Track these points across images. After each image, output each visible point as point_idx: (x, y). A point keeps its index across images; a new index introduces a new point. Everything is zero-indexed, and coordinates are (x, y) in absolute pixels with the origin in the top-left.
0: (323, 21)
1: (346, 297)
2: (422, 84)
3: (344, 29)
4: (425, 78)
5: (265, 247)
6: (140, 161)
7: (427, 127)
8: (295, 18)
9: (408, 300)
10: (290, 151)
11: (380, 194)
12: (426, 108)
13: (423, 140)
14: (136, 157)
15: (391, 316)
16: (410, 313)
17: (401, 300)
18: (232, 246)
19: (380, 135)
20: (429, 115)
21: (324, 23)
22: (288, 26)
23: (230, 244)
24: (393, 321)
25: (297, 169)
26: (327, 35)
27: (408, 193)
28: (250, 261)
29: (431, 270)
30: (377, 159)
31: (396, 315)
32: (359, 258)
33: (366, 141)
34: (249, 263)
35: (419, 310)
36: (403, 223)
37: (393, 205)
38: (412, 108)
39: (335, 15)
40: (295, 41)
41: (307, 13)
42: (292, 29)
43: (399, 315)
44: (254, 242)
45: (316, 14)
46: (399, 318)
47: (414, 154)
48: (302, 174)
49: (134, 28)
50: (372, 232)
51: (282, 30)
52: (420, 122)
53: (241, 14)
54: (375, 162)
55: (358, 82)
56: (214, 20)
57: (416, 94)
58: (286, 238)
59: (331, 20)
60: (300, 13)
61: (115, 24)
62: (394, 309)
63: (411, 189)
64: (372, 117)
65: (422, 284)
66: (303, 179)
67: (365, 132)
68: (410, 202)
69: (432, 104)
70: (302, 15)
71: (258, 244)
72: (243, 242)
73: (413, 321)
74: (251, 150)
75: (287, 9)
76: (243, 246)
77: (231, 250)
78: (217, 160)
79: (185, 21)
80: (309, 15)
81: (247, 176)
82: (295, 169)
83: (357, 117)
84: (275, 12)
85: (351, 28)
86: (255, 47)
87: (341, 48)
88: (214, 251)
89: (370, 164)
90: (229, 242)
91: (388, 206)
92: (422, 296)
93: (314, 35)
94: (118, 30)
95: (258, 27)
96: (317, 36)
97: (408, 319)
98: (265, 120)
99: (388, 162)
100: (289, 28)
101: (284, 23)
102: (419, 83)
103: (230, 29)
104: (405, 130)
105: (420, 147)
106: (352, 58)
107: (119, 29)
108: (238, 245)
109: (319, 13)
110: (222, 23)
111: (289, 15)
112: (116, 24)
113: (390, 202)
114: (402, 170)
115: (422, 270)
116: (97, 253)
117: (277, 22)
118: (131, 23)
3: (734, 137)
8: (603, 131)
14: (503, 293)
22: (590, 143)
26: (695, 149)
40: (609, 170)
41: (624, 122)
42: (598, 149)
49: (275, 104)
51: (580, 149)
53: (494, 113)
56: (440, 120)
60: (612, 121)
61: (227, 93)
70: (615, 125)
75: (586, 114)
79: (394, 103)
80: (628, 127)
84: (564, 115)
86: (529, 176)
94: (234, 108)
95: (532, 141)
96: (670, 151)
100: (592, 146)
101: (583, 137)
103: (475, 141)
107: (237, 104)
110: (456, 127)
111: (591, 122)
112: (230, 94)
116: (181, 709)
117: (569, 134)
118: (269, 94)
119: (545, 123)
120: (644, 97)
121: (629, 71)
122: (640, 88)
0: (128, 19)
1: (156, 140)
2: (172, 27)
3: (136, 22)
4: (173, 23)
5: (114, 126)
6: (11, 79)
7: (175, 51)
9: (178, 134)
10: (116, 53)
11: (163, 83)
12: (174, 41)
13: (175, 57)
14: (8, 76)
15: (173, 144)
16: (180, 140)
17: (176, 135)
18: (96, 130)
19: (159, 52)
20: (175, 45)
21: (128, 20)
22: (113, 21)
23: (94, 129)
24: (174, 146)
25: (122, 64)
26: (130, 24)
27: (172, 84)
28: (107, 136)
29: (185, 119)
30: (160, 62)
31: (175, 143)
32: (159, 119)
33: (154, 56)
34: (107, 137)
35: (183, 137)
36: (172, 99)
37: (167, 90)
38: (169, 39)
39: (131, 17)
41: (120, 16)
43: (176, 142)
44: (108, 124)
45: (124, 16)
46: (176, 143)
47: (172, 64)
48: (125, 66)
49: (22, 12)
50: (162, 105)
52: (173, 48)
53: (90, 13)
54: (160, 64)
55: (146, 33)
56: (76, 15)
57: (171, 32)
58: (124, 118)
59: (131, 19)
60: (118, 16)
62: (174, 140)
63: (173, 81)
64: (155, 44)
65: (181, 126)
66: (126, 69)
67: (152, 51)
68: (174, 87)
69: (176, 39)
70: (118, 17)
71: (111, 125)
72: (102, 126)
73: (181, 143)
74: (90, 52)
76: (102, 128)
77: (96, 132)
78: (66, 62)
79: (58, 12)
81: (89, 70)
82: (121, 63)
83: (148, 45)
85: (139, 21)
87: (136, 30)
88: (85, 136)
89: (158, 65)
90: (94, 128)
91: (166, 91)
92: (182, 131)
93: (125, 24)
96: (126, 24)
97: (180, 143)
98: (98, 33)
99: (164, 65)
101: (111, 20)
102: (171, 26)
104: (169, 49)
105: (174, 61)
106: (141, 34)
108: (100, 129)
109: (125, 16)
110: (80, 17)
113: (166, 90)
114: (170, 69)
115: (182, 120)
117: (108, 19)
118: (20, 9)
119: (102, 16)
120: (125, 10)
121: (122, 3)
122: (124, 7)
--------------------------------
Retype the records above, but only those lines that fall between the line containing "72: (243, 242)" and the line containing "121: (629, 71)", with both of those lines included, exactly as written.

72: (243, 242)
73: (413, 321)
74: (251, 150)
75: (287, 9)
76: (243, 246)
77: (231, 250)
78: (217, 160)
79: (185, 21)
80: (309, 15)
81: (247, 176)
82: (295, 169)
83: (357, 117)
84: (275, 12)
85: (351, 28)
86: (255, 47)
87: (341, 48)
88: (214, 251)
89: (370, 164)
90: (229, 242)
91: (388, 206)
92: (422, 296)
93: (314, 35)
94: (118, 30)
95: (258, 27)
96: (317, 36)
97: (408, 319)
98: (265, 120)
99: (388, 162)
100: (289, 28)
101: (284, 23)
102: (419, 83)
103: (230, 29)
104: (405, 130)
105: (420, 147)
106: (352, 58)
107: (119, 29)
108: (238, 245)
109: (319, 13)
110: (222, 23)
111: (289, 15)
112: (116, 24)
113: (390, 202)
114: (402, 170)
115: (422, 270)
116: (97, 253)
117: (277, 22)
118: (131, 23)
3: (734, 137)
8: (603, 131)
14: (503, 293)
22: (590, 143)
26: (695, 149)
40: (609, 170)
41: (624, 122)
42: (598, 149)
49: (275, 104)
51: (580, 149)
53: (494, 113)
56: (440, 120)
60: (612, 121)
61: (227, 93)
70: (615, 125)
75: (586, 114)
79: (394, 103)
80: (628, 127)
84: (564, 115)
86: (529, 176)
94: (234, 108)
95: (532, 141)
96: (670, 151)
100: (592, 146)
101: (583, 137)
103: (475, 141)
107: (237, 104)
110: (456, 127)
111: (591, 122)
112: (230, 94)
116: (181, 709)
117: (569, 134)
118: (269, 94)
119: (545, 123)
120: (644, 97)
121: (629, 71)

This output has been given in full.